New DVD sets feature vintage Colbert, ‘50s noir
Good news for fans of classic Hollywood. Two film collections -- one featuring a screen legend from the 1930s and the other offering some prime film noirs from the 1950s -- have recently been released on DVD.
Claudette Colbert was one of the top female stars during the Golden Age of Hollywood, winning an Oscar for 1934’s romantic comedy “It Happened One Night.” But she was more than just a comic performer. Colbert also was a deft dramatic actress who earned two more best actress nominations -- 1935’s “Private Worlds” and 1944’s “Since You Went Away” -- for complex, serious roles. She seemed incapable of giving a bad performance, and she doesn’t in any of the six films on Universal’s recently released “The Claudette Colbert Collection.”
Colbert is the best thing about 1933’s “Three-Corner Moon,” a Depression-era comedy about a selfish, rich eccentric family that loses everything because of the stock market crash and whose members are forced to get jobs.
“Maid of Salem,” from 1937, is the only drama in the collection. It’s sort of a cut-rate “The Crucible” with Puritan Colbert put on trial for being a witch. Fred MacMurray is totally out of place as the roguishly handsome Virginian who defends Colbert against the charges. The two also appear in “The Egg and I,” part of the collection.
The 1937 romantic comedy “I Met Him in Paris” is pretty standard fare, but Colbert and her love interests -- Robert Young and Melvyn Douglas -- made this lightweight farce watchable.
It seems like sacrilege to criticize an Ernst Lubitsch comedy, especially one written by Billy Wilder and Charles Brackett, but 1938’s “Bluebeard’s Eighth Wife” fizzles instead of sizzles. Again, Colbert rises above the dullness, but Gary Cooper seems uncomfortable playing a sophisticated millionaire who has seven failed marriage to his name.
Colbert and MacMurray, though, have a field day in 1943’s witty “No Time For Love.” Colbert plays a photographer; MacMurray is a sandhog. They bicker. But love finds a way.

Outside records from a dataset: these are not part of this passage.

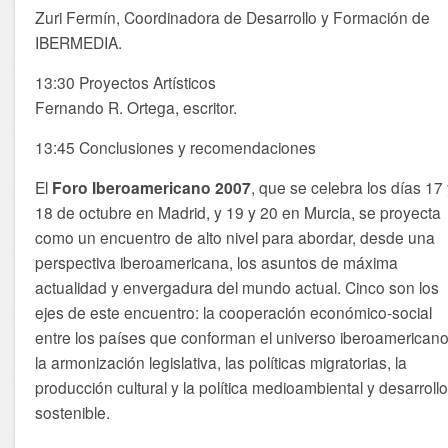
Zuri Fermín, Coordinadora de Desarrollo y Formación de
IBERMEDIA.
13:30 Proyectos Artísticos
Fernando R. Ortega, escritor.
13:45 Conclusiones y recomendaciones
El
Foro Iberoamericano 2007
, que se celebra los días 17
18 de octubre en Madrid, y 19 y 20 en Murcia, se proyecta
como un encuentro de alto nivel para abordar, desde una
perspectiva iberoamericana, los asuntos de máxima
actualidad y envergadura del mundo actual. Cinco son los
ejes de este encuentro: la cooperación económico-social
entre los países que conforman el universo iberoamericano
la armonización legislativa, las políticas migratorias, la
producción cultural y la política medioambiental y desarroll
sostenible.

In “Columbia Pictures Film Noir Classics Vol. 1,” Arthur Franz gives his strongest performance in 1952’s taut “The Sniper,” directed by Edward Dmytryk and produced by Stanley Kramer. Extras include commentary from Film Noir Foundation founder Eddie Muller and discussion with Martin Scorsese.
Fritz Lang’s explosive 1953 noir “The Big Heat” stars Glenn Ford as an earnest cop intent on stopping the mob in his town. Both Scorsese and Michael Mann discuss the film.

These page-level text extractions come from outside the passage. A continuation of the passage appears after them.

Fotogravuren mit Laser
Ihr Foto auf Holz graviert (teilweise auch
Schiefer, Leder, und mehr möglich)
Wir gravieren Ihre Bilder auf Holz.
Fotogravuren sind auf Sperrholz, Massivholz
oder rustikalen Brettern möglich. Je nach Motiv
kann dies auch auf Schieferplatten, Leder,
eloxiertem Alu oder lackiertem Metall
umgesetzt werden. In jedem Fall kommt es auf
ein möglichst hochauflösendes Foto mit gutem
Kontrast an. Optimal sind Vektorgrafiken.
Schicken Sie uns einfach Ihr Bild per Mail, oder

Don Siegel directed 1958’s riveting “The Lineup,” which was shot on location in San Francisco. Extras include commentary from Muller and novelist James Ellroy, and a discussion on noir with Christopher Nolan.
Brian Keith steals 1955’s “Five Against the House,” directed by Phil Karlson. Keith, Guy Madison, Kerwin Matthews and Alvy Moore play college buddies who decide they will rob a Reno casino to prove it can be done.
Vince Edwards gives a chilling turn in 1958’s “Murder by Contract,” as a calm, well-mannered young man who decides to make his living as a hit man. Scorsese is on hand to talk about how this low-budget film influenced his 1976 classic “Taxi Driver.”